Merchants will be banned from surcharging the cost of accepting credit and debit card payments from October 1 this year, in a suite of controversial reforms the Reserve Bank of Australia (RBA) hopes will ultimately drive down costs for traders and consumers.
Businesses pay a percentage of each transaction in fees each time they accept a card payment, and can currently offset those fees by passing them directly to customers.
Australian consumers pay an estimated $1.6 billion in surcharges each year.
But after months of consultation and deliberation, the RBA’s Payments System Board on Tuesday said it would lift a prohibition on the eftpos, Mastercard and Visa networks from issuing ‘no surcharging’ rules.
Removing that prohibition will effectively ban surcharging overall.
The RBA conclusions paper found today’s surcharging regime — which provides a price signal to consumers, helping them choose lower-cost payment options — is no longer working as intended.
Blended payment plans — allowing merchants to apply a flat surcharge, even if different card payment types bear different processing fees — have weakened surcharging as a price signal, the RBA said.
Current surcharging rules are difficult to enforce, while declining cash use makes surcharging difficult to avoid, it added.
In a statement, Treasurer Jim Chalmers said the reforms are designed to “take pressure off consumers and businesses” and assist with the cost of living.
“Australians should be able to use debit and credit cards without being penalised, and that’s what this change will help to deliver,” he said.
In consultations, business representative groups warned the RBA that without other significant reforms, removing surcharges would heap extra cost pressures on small merchants.
Some 16% of Australian businesses currently apply surcharges, and the RBA anticipates many of those businesses will soon build the cost of card payment acceptance directly into their shelf pricing.

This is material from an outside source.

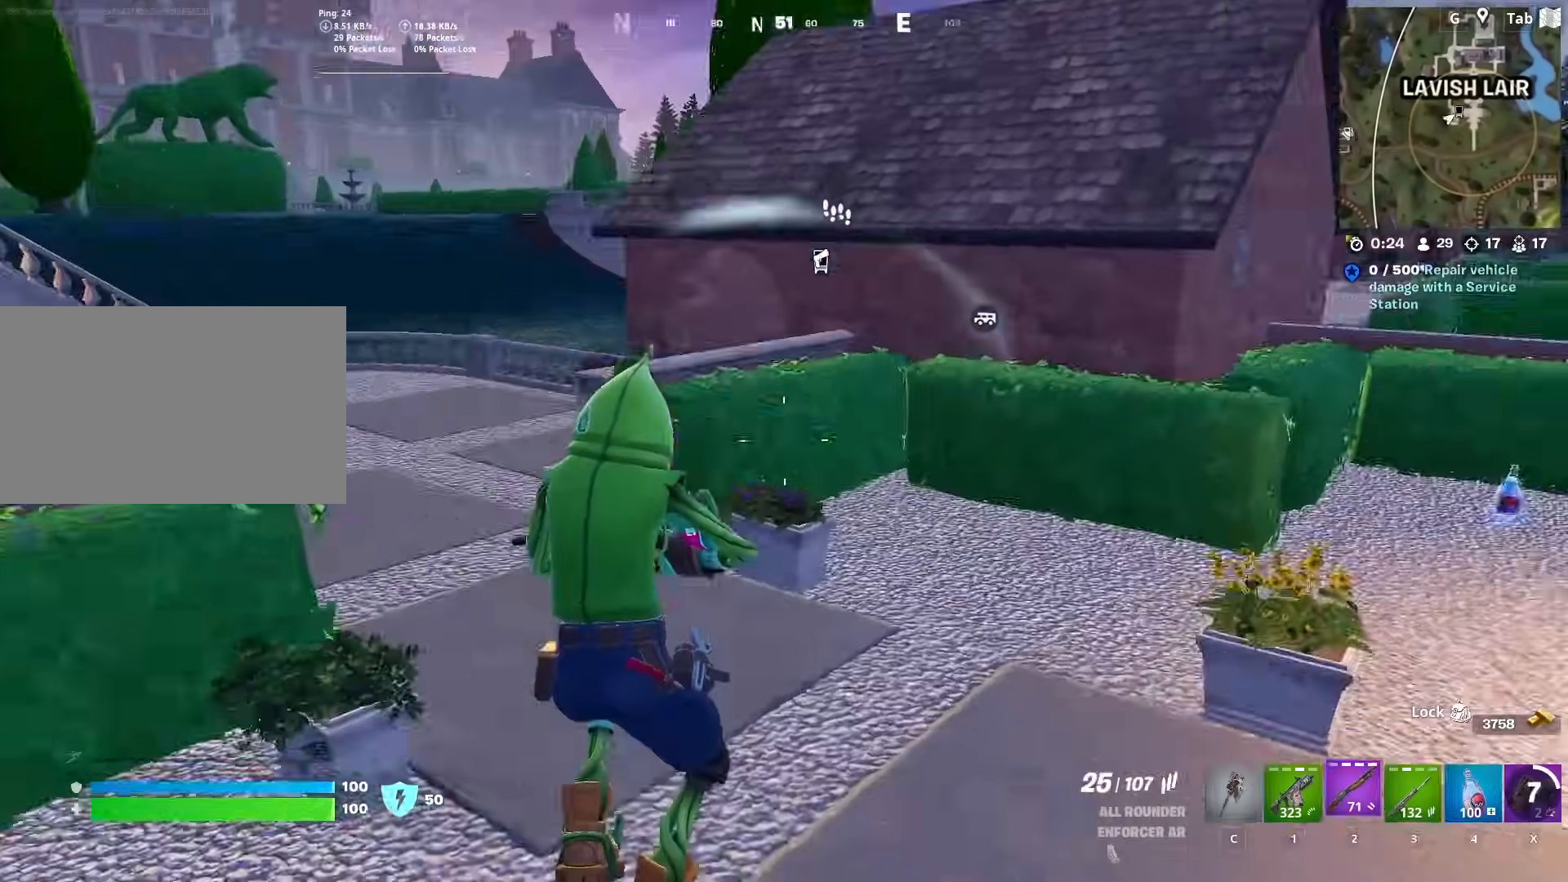
{"keys": ["w"], "mouse": [], "mouse_move": "left", "events": [[117, "2", "up"]]}
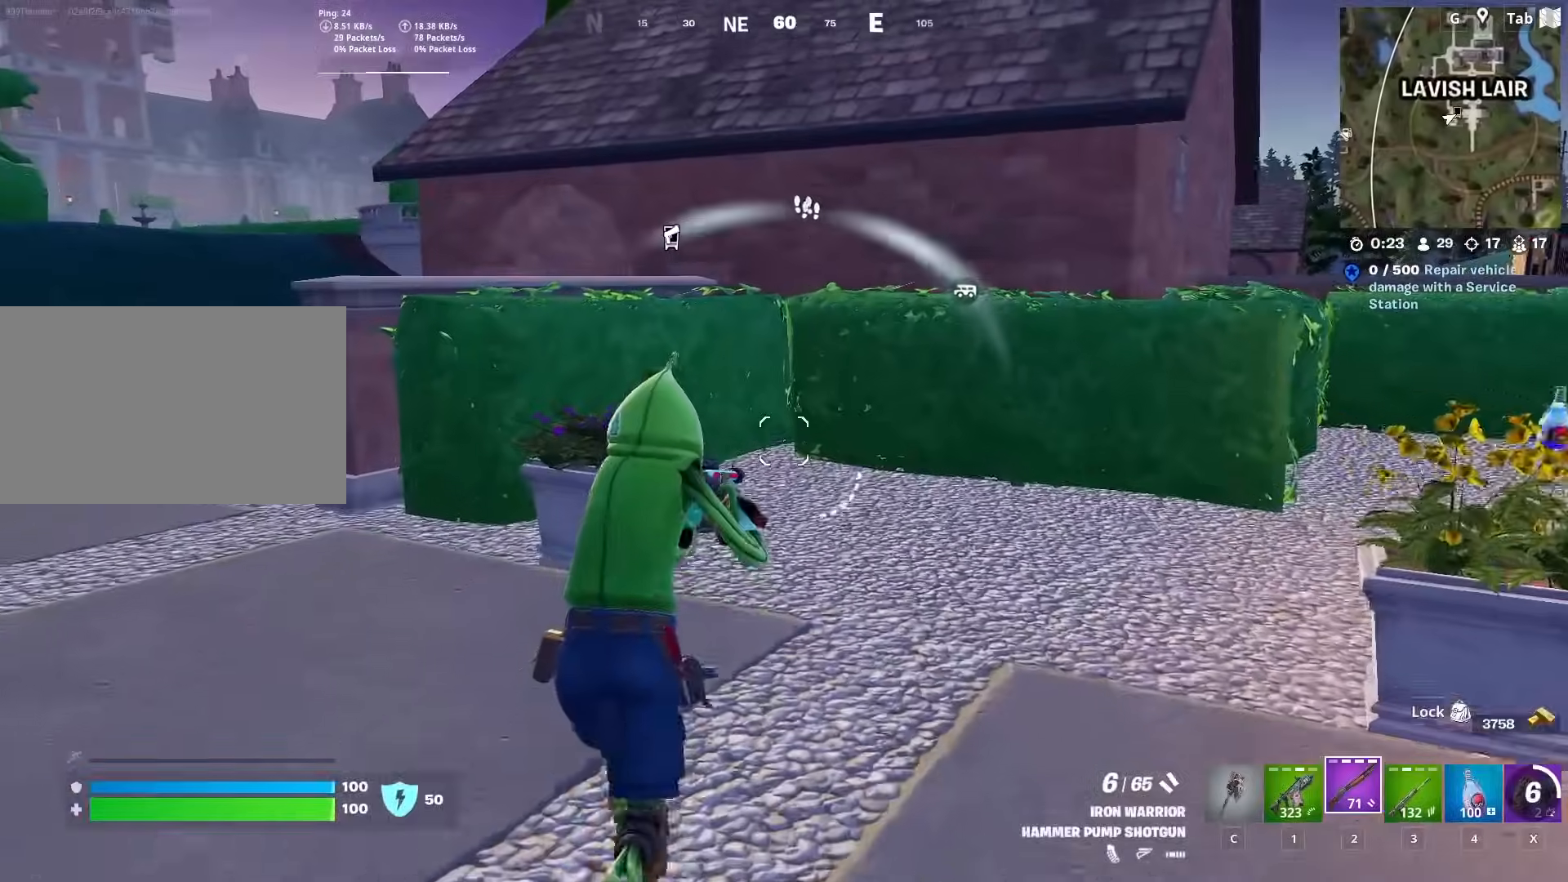
{"keys": ["a", "space", "w"], "mouse": [], "mouse_move": "still", "events": [[100, "ctrl", "down"], [284, "ctrl", "up"], [384, "a", "down"], [484, "space", "down"]]}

But the RBA hopes its reforms will encourage competition by payment services providers to provide cheaper services, which could ultimately drive down the price of card acceptance.
“Merchants that currently surcharge would be incentivised to review their payments plans and shop around for better deals so they can offer their customers the most competitive prices,” it said.
To ensure that occurs — and that merchants aren’t simply lumped with costs they would have previously offset with surcharges — the RBA said it will lower the cap on interchange fees.
A merchant’s payment services provider pays interchange fees to a customer’s card issuer each time a card transaction is processed.
These interchange fees, set by the card network, make up a large portion of the costs ultimately passed on to merchants.
Reducing interchange caps on domestic-issued cards, and introducing an interchange cap on foreign-issued cards, is forecast to reduce wholesale card payment costs for merchants by $910 million each year.
The RBA says these caps will provide the most benefit to small businesses, which face higher interchange fees on average compared to major businesses.
And to help businesses make the most of those reforms, the RBA says it will improve fee transparency from card networks and large acquirers.
The RBA hopes this transparency will trickle down to merchants, helping them make more efficient decisions around which payment service providers and acquirers they work with.
The extra clarity will help businesses “understand, reconcile and manage scheme fees and scrutinise fee changes,” and “make it easier for merchant customers to identify acquirers that pass on interchange reductions in full, and can help inform their decision to switch to those providers,” according to the paper.
“Small businesses will no longer have to wade through complex surcharging rules and will be armed with more information so they can shop around for card payment services that meet their needs,” said Chalmers.